START SELECTED TEXT

The Episcopal Diocese of Northern California Partners with the Charter for Compassion International!
A resolution asking the members of the Diocese to partner with the Charter was presented and passed at last year's annual convention. This resolution called for a partnership with the Charter and a recommendation for all Diocesean churches to explore and affirm the Charter for themselves.
At May's Board of Trustees meeting the resolution was brought to life when members officially began the process of becoming a partner.
Are you interested in becoming a Compassionate Community? Check out this website to learn the steps you may want to take.
What is the Charter for Compassion?
The Charter for Compassion is a cooperative effort to restore not only compassionate thinking but, more importantly, compassionate action to the center of religious, moral and political life. Compassion is the principled determination to put ourselves in the shoes of the other, and lies at the heart of all religious and ethical systems. One of the most urgent tasks of our generation is to build a global community where men and women of all races, nations and ideologies can live together in peace. In our globalized world, everybody has become our neighbor, and the Golden Rule has become an urgent necessity.
Who Initiated the Charter for Compassion?
History: The Charter for Compassion is the result of Karen Armstrong's 2008 TED Prize wish (Technology, Entertainment, Design). Karen Armstrong is a scholar, writer, and advocate for unity and peace. The TED prize was made possible by the generous support of the Fetzer Institute.
The Charter was unveiled to the world on November 12, 2009. The Charter, crafted by people all over the world and drafted by a multi-faith, multi-national council of thinkers and leaders, seeks to change the conversation so that compassion becomes a key word in public and private discourse, making it clear that any ideology that breeds hatred or contempt ~ be it religious or secular ~ has failed the test of our time. It is not simply a statement of principle; it is above all a summons to creative, practical and sustained action to meet the political, moral, religious, social and cultural problems of our time.
What is Compassion?
Compassion means to “suffer with.” More involved than simple empathy, compassion gives rise to an active desire to alleviate another’s suffering. In ethical terms, it embodies the Golden Rule: “Do to others what you would have them do to you.” Compassion is often regarded as having an emotional aspect to it, but this is not always true. When based on notions such as fairness, justice and interdependence, it is a rational decision to respect the dignity of human beings by treating them with compassion.

END SELECTED TEXT
START RECORDS SUPPLIED

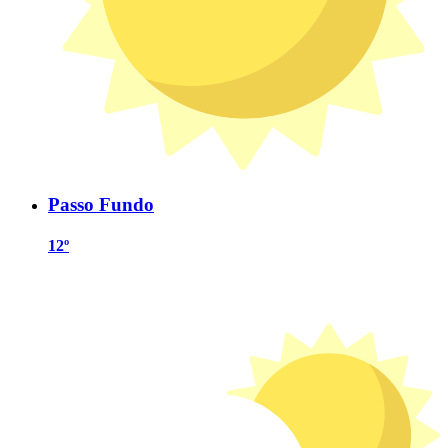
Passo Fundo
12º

END RECORDS SUPPLIED
START RECORDS SUPPLIED

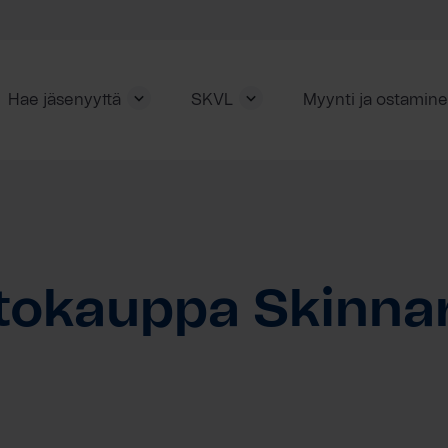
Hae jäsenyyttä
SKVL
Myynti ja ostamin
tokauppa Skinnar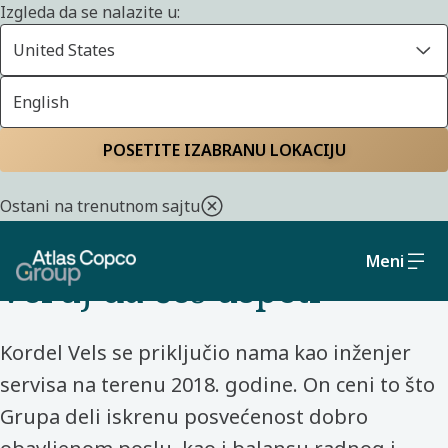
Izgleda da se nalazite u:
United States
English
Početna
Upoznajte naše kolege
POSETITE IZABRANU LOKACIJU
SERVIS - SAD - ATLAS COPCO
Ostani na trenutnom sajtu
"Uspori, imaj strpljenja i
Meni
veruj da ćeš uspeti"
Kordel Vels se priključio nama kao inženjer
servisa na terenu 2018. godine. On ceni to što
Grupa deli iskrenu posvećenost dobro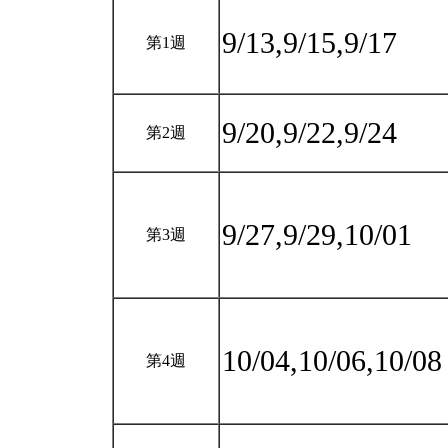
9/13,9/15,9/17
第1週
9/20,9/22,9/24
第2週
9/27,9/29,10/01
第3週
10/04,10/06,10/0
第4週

END RECORDS SUPPLIED

TRY IT: Continue the article on the Episcopal Diocese of Northern California's partnership with the Charter for Compassion, picking up right after its last sentence.

RESULT OF THE TASK:
Does the Charter for Compassion ask me to alter my own religious beliefs?
No. At the center of all the major religions is the principle of compassion. The Charter for Compassion is a document that transcends religious, ideological, and national differences. Supported by leading thinkers from many traditions, the Charter calls on us to activate the Golden Rule around the world.
How can I find more information on the Charter?
For more information on the Charter, go to: www.charterforcompassion.org
Why is Trinity Church launching the Charter for Compassion in Amador County?
The people of Trinity Church desire to become a more active and visible force in the Amador community and support the building up of our county. Knowing that our county is theologically and politically diverse, Trinity believes that the principle of compassion is a uniting force that strengthens the relationships and health of the various organizations within our county. The purpose of the Charter for Compassion is to encourage civil discourse, tolerance, and compassion within the many organizations, political groups, churches, schools, businesses, and individuals.
What is the actual wording of the Charter for Compassion?
“The principle of compassion lies at the heart of all religious, ethical and spiritual traditions, calling us always to treat all others as we wish to be treated ourselves. Compassion impels us to work tirelessly to alleviate the suffering of our fellow creatures, to dethrone ourselves from the center of our world and put another there, and to honor the inviolable sanctity of every single human being, treating everybody, without exception, with absolute justice, equity and respect.
It is also necessary in both public and private life to refrain consistently and empathically from inflicting pain. To act or speak violently out of spite, chauvinism, or self-interest, to impoverish, exploit or deny basic rights to anybody, and to incite hatred by denigrating others—even our enemies—is a denial of our common humanity. We acknowledge that we have failed to live compassionately and that some have even increased the sum of human misery in the name of religion.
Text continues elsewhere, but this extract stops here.